Atatürk 1923 ‘de köhnemiş, bir imparatorluğun yıkıntıları arasından bir Cumhuriyet yaratıp ölümüne kadar 15 yıl içinde çağdaşlaşma yolunda inanılmaz inkılaplar gerçekleştirdi.
Arap alfabesi yerine Latin alfabesini getirerek, okur yazar olma konusunda hızlı bir ilerlemeyi gerçekleştirdi.
Hukuk ve eğitim laiklik temeli üzerine düzenlendi.
Demokratik parlamenter sistem yolunda büyük adımlar atıldı. Okullar ve üniversitelerde çağdaş eğitim sistemi getirildi.
Ekonomi, sanayi, ve tarım alanında reformlar başlatıldı.
Atatürk 15 yılda Cumhurbaşkanı olarak Türk Yüzyılını gerçekleştirdi. Bu çerçevede olmak üzere inanılması güç reformlar gerçekleştirildi.
O evrensel uyum ve barış ülküsüne kendini adamıştı. Bayrağı “Yurtta barış, cihanda barış” olmuştu.

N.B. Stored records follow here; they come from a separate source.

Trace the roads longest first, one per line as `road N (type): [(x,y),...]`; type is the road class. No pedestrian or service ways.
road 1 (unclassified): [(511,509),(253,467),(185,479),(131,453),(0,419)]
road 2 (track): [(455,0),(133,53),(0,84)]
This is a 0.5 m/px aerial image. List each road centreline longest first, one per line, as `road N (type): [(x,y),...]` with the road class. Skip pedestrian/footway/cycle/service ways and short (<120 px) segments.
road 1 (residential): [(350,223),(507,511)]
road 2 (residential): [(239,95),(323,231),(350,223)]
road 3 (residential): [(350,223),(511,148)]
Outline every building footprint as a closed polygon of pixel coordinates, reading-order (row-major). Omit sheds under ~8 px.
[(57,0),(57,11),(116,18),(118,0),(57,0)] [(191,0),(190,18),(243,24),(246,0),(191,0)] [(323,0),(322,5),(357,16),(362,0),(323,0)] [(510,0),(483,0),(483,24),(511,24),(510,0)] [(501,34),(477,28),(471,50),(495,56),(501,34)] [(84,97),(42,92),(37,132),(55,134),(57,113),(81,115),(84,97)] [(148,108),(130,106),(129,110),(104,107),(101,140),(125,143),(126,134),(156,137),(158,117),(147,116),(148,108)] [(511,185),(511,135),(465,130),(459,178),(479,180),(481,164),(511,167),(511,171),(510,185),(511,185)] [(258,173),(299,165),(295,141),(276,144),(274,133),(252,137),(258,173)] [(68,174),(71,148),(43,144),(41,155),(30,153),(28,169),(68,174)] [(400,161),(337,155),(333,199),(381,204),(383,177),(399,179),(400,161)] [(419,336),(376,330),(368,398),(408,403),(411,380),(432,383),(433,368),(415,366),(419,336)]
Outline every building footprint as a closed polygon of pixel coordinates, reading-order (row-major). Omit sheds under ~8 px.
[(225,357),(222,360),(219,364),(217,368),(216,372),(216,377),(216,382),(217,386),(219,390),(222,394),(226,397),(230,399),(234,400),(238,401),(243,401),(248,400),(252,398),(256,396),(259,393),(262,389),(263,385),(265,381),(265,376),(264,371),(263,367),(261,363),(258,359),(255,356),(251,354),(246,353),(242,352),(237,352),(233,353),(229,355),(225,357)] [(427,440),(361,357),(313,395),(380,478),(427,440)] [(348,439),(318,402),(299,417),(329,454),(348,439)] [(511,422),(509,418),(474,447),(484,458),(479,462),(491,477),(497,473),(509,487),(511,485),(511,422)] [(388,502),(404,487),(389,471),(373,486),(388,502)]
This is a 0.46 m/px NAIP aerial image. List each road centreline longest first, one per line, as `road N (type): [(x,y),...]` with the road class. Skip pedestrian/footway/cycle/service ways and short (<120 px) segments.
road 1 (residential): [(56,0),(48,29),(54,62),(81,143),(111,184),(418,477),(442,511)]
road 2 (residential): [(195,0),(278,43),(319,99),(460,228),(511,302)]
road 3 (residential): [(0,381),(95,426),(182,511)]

Girdiği savaşların hepsinden zaferle çıkmasına rağmen “ Savaş zoruretten doğmalıdır. Zaruri olmayan savaş cinayettir” diyecek kadar gerçekçi ve insancıldı.
Türkiye’den ve başka ülkelerden tarihçiler, edebiyatçılar, toplum ebilimciler, gazeteciler, devlet adamları, bu olağanüst övgüsünü yapmayı bir görev biliyorlardı.
İnsanlık bugün hala sömürüden arınmış bir toplumsal yaşamın özlemi içindedir. Bu da Atatürk’ün özlemlerinden biridir.
Atatürk’ün bir takım yobaz takıntılarla donatılmış cahiller tarafından eleştirildiğini görüyoruz. Buna rağmen O’nun 87 yıl sonra bile hala milletin gönlünde eşsiz bir yeri vardır.
Mustafa Kemal Atatürk her şeye rağmen Türk Dünyasında ve uluslararası alanda mükemmel bir esin kaynağı olmaya devam etmektedir. Değil 87 yıl 870 yıl bile geçse bu millet Atasına saygı ve sevgisini esirgemeyecektir.
Rahat uyu atam , mekanın cennet olsun.